(Information shown Opens)

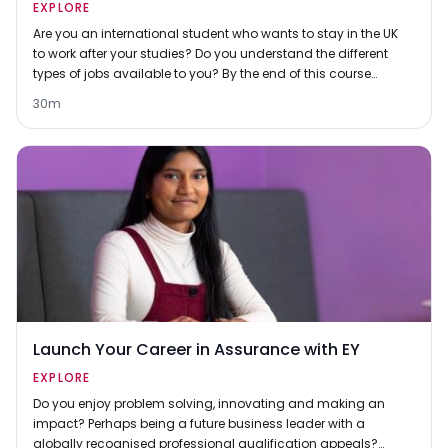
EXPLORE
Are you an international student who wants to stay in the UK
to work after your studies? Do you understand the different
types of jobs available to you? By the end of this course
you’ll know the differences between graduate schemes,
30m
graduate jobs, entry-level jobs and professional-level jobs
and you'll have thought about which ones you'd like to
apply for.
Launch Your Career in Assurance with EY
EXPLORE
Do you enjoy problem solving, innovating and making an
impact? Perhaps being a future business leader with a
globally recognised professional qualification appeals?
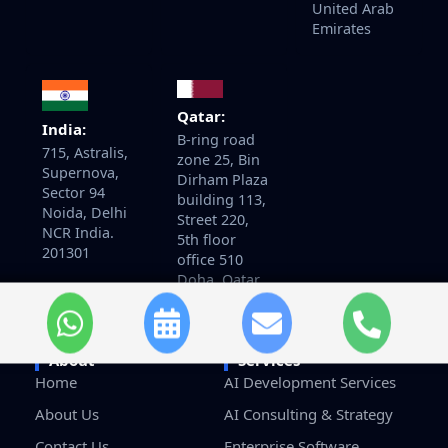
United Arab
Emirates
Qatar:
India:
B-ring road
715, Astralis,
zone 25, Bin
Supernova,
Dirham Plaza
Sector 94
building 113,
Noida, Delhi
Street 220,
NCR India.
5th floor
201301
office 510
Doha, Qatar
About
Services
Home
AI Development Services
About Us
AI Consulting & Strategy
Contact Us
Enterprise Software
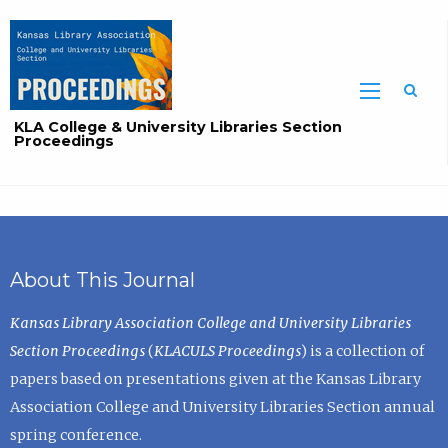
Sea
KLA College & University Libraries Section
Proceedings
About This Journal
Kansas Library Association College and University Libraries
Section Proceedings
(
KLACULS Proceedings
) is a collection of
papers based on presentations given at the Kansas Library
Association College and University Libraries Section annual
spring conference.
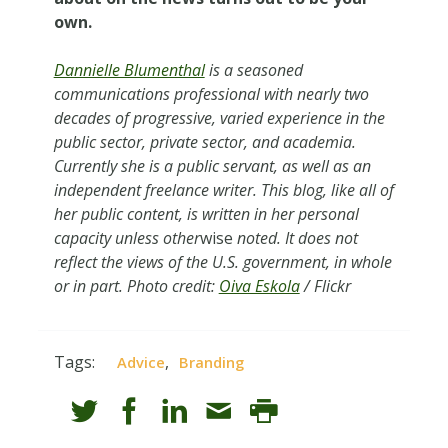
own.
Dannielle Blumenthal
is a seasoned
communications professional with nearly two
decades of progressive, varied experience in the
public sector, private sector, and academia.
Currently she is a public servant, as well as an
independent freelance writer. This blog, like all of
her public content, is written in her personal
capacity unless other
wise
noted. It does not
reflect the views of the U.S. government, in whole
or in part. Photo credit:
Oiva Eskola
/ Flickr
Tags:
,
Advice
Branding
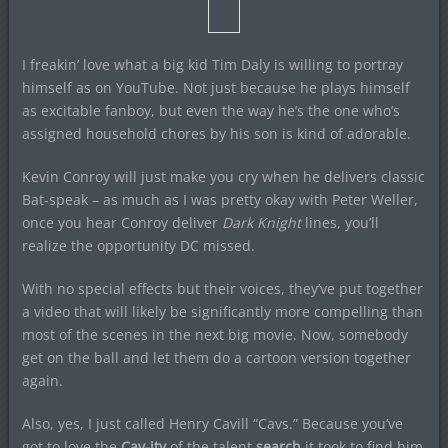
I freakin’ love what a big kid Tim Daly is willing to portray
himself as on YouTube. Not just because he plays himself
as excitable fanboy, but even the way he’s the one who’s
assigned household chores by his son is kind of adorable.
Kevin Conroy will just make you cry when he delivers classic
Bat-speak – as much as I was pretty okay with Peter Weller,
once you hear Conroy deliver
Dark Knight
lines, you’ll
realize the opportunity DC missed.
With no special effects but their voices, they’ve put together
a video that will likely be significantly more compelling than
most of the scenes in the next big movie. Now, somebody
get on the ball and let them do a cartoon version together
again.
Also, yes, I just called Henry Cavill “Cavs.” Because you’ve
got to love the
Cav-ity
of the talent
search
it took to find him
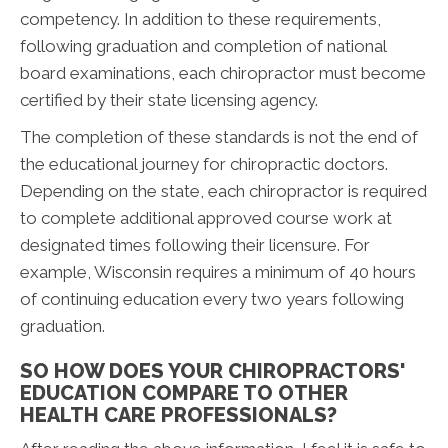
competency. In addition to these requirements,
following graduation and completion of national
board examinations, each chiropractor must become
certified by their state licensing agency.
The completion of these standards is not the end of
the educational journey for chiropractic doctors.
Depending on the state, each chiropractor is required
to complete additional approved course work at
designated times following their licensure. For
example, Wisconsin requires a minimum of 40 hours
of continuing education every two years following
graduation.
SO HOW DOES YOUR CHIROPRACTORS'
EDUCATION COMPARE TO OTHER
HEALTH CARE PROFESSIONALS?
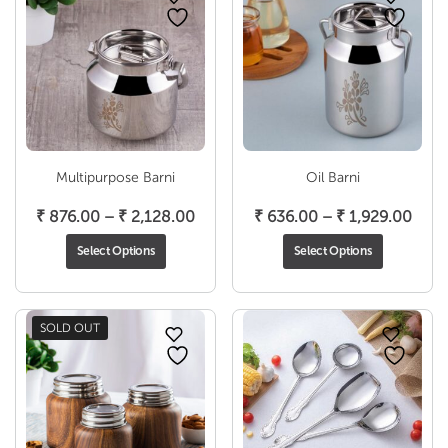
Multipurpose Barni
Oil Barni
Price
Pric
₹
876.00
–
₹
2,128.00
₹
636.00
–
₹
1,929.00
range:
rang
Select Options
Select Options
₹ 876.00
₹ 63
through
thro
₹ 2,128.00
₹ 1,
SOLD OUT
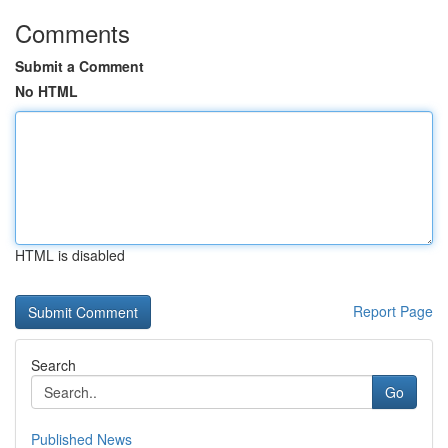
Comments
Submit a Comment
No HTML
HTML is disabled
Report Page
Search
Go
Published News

(Information shown Closes)

= Instructions for the task =
Write out the text of every item above line for line, with no changes, and leave the pictures out.

= Task result =
EXPLORE
Are you an international student who wants to stay in the UK
to work after your studies? Do you understand the different
types of jobs available to you? By the end of this course
you’ll know the differences between graduate schemes,
30m
graduate jobs, entry-level jobs and professional-level jobs
and you'll have thought about which ones you'd like to
apply for.
Launch Your Career in Assurance with EY
EXPLORE
Do you enjoy problem solving, innovating and making an
impact? Perhaps being a future business leader with a
globally recognised professional qualification appeals?
United Arab
Emirates
Qatar:
India:
B-ring road
715, Astralis,
zone 25, Bin
Supernova,
Dirham Plaza
Sector 94
building 113,
Noida, Delhi
Street 220,
NCR India.
5th floor
201301
office 510
Doha, Qatar
About
Services
Home
AI Development Services
About Us
AI Consulting & Strategy
Contact Us
Enterprise Software
Sea
KLA College & University Libraries Section
Proceedings
About This Journal
Kansas Library Association College and University Libraries
Section Proceedings
(
KLACULS Proceedings
) is a collection of
papers based on presentations given at the Kansas Library
Association College and University Libraries Section annual
spring conference.
own.
Dannielle Blumenthal
is a seasoned
communications professional with nearly two
decades of progressive, varied experience in the
public sector, private sector, and academia.
Currently she is a public servant, as well as an
independent freelance writer. This blog, like all of
her public content, is written in her personal
capacity unless other
wise
noted. It does not
reflect the views of the U.S. government, in whole
or in part. Photo credit:
Oiva Eskola
/ Flickr
Tags:
,
Advice
Branding
I freakin’ love what a big kid Tim Daly is willing to portray
himself as on YouTube. Not just because he plays himself
as excitable fanboy, but even the way he’s the one who’s
assigned household chores by his son is kind of adorable.
Kevin Conroy will just make you cry when he delivers classic
Bat-speak – as much as I was pretty okay with Peter Weller,
once you hear Conroy deliver
Dark Knight
lines, you’ll
realize the opportunity DC missed.
With no special effects but their voices, they’ve put together
a video that will likely be significantly more compelling than
most of the scenes in the next big movie. Now, somebody
get on the ball and let them do a cartoon version together
again.
Also, yes, I just called Henry Cavill “Cavs.” Because you’ve
got to love the
Cav-ity
of the talent
search
it took to find him
competency. In addition to these requirements,
following graduation and completion of national
board examinations, each chiropractor must become
certified by their state licensing agency.
The completion of these standards is not the end of
the educational journey for chiropractic doctors.
Depending on the state, each chiropractor is required
to complete additional approved course work at
designated times following their licensure. For
example, Wisconsin requires a minimum of 40 hours
of continuing education every two years following
graduation.
SO HOW DOES YOUR CHIROPRACTORS'
EDUCATION COMPARE TO OTHER
HEALTH CARE PROFESSIONALS?
Multipurpose Barni
Oil Barni
Price
Pric
₹
876.00
–
₹
2,128.00
₹
636.00
–
₹
1,929.00
range:
rang
Select Options
Select Options
₹ 876.00
₹ 63
through
thro
₹ 2,128.00
₹ 1,
SOLD OUT
Comments
Submit a Comment
No HTML
HTML is disabled
Report Page
Search
Go
Published News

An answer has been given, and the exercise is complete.